Actions to take =
A: According to the article on Comcast's Xfinity TV voice remote, how many TV-remote voice commands does Comcast expect to process this year?
B: Carry on the article about Comcast's Xfinity TV voice remote, picking up after its final sentence.

You can tell Comcast what to do on its Xfinity TV voice remote
Comcast and tech giants Amazon, Google, Microsoft, Apple and Samsung are racing to develop voice platforms. "Voice is so intuitive because everyone knows how to talk," says Comcast executive Tony Werner.
Customers are barking orders at their remotes. And Comcast is listening.
The nation's cable giant expects to process four billion TV-remote voice commands this year, taking consumers closer to a futuristic era of interactive, hands-free television.
With its early successes, Comcast now plans to broaden TV voice remote's functions to make the commands more responsive and human-like. The company also aims to spread the voice commands to more Xfinity Home features such as alarm systems, lighting, thermostats, and in-home cameras. Most of these voice-activated features are now available to some extent and Comcast says more capabilities are coming.
Comcast's voice development, with teams in Philadelphia, Washington, D.C. and Silicon Valley, lags tech giants Amazon and Google, which pioneered the latest advances. But the company says its voice offering is competitive with the industry and it believes the voice remote has made for a more satisfying experience for its TV customers. Many of them have complained for years about the complexity of the much-maligned push-button remote.

Supplied entries =
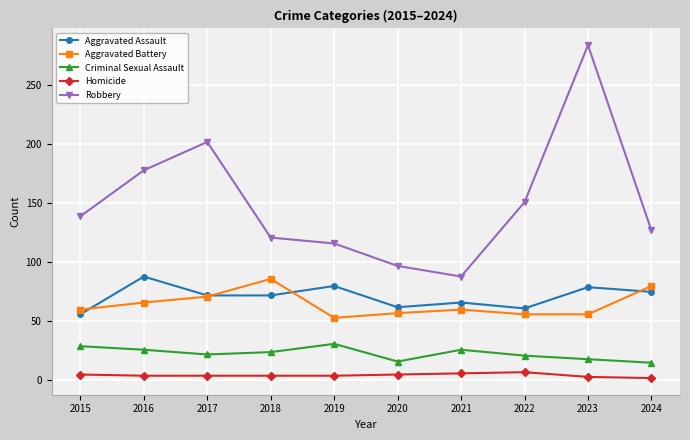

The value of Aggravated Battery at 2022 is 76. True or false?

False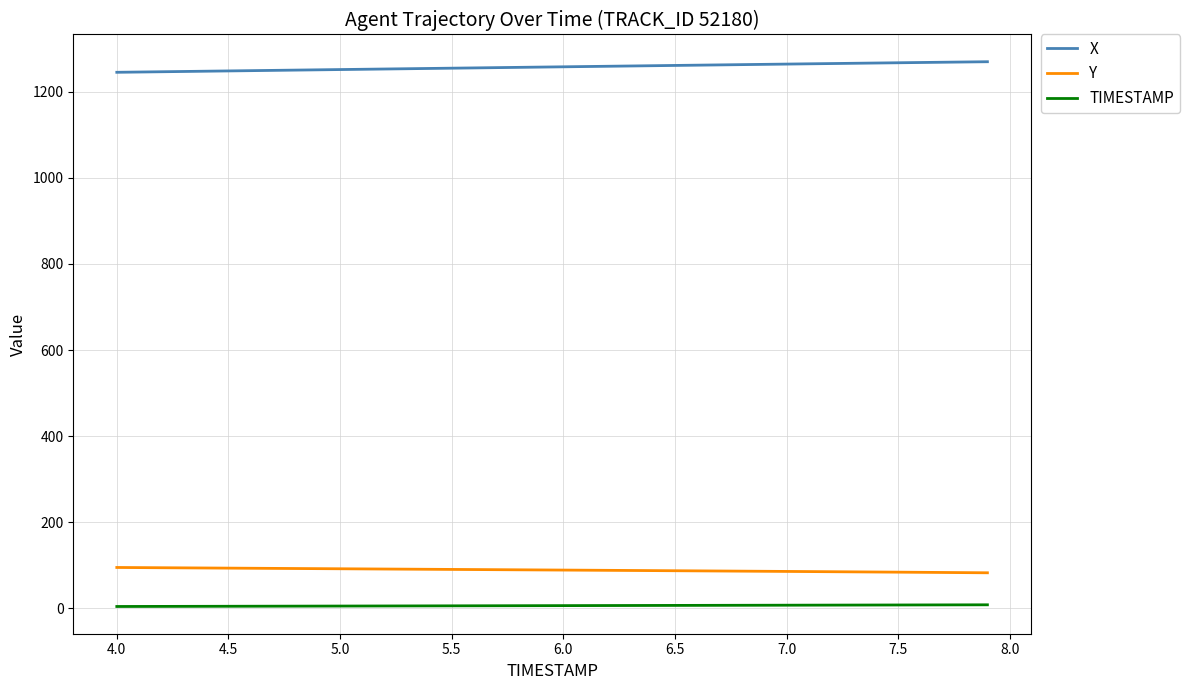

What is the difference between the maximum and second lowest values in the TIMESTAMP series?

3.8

...

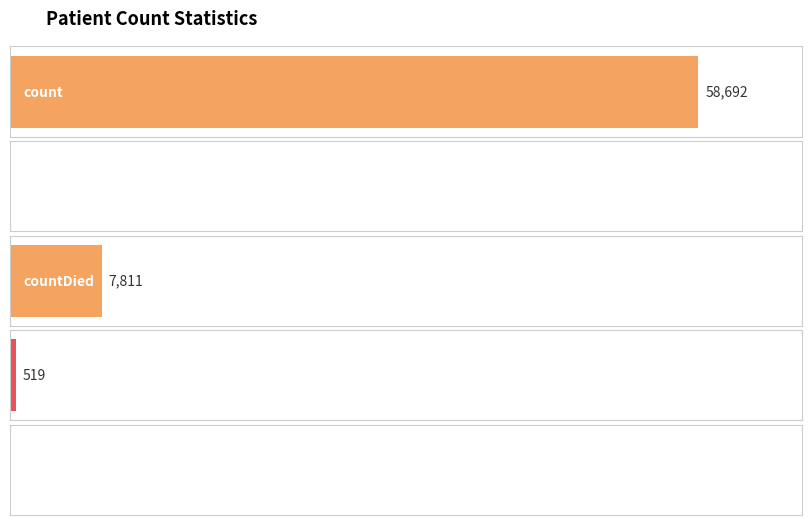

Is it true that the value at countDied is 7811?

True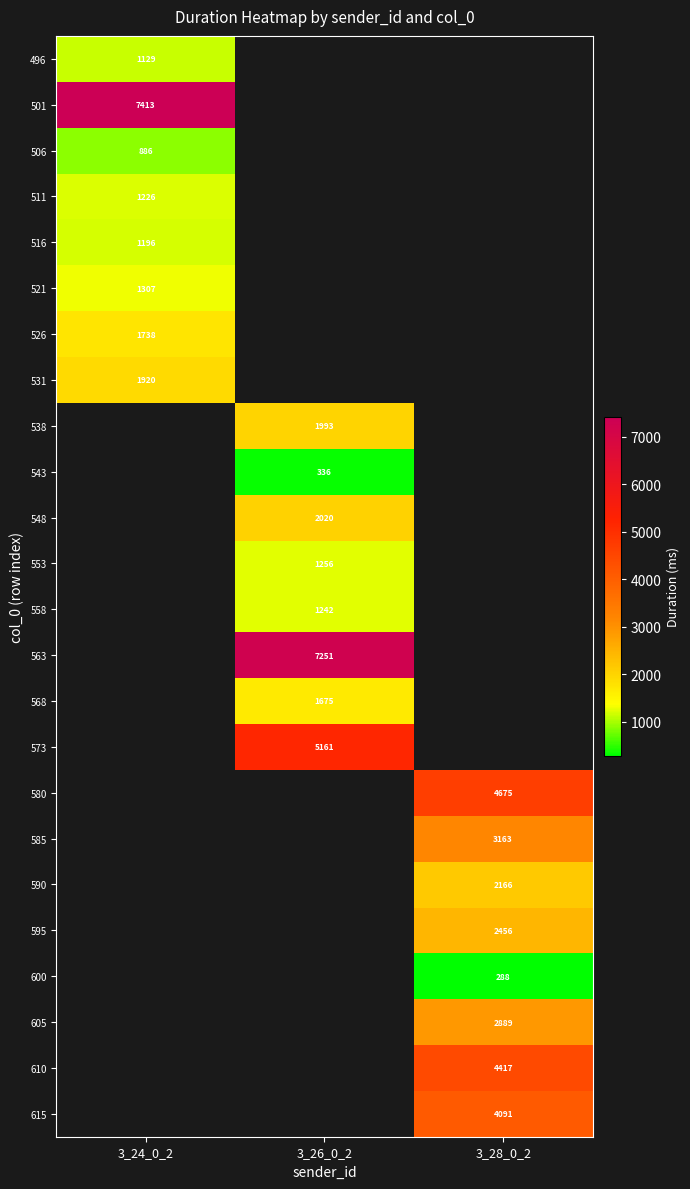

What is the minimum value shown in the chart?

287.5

* * *

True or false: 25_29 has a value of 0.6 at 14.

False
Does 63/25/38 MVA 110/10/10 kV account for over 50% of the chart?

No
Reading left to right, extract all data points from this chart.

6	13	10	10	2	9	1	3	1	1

Answers to the exercises =
A: Four billion.

B:
Message boards generally give the Xfinity voice remote good reviews, though some complain about problems that could require set-top box reboots.
The upshot is that voice is going to continue to grow. "It flattens the whole user experience, so they can just jump to whatever they want," Chris Satchell, the cable division's chief product officer, said of voice controls, which Comcast launched in mid-2015. "Voice has got to the point now so that you can make it the new interface."
The goal, Satchell said, is "how do you have a natural conversation with X1" – the cable company's set-top box – "and get what you want. We are not trying to be the best in e-commerce. We are not trying to be the best in general knowledge. We are not trying to be the best in jokes."
Comcast has kept its voice focus on TV and movies, music, sports, customer service, and smart home features. One concern is that TV remote commands directed at the television aren't then translated into commands for the smart home, or vice versa.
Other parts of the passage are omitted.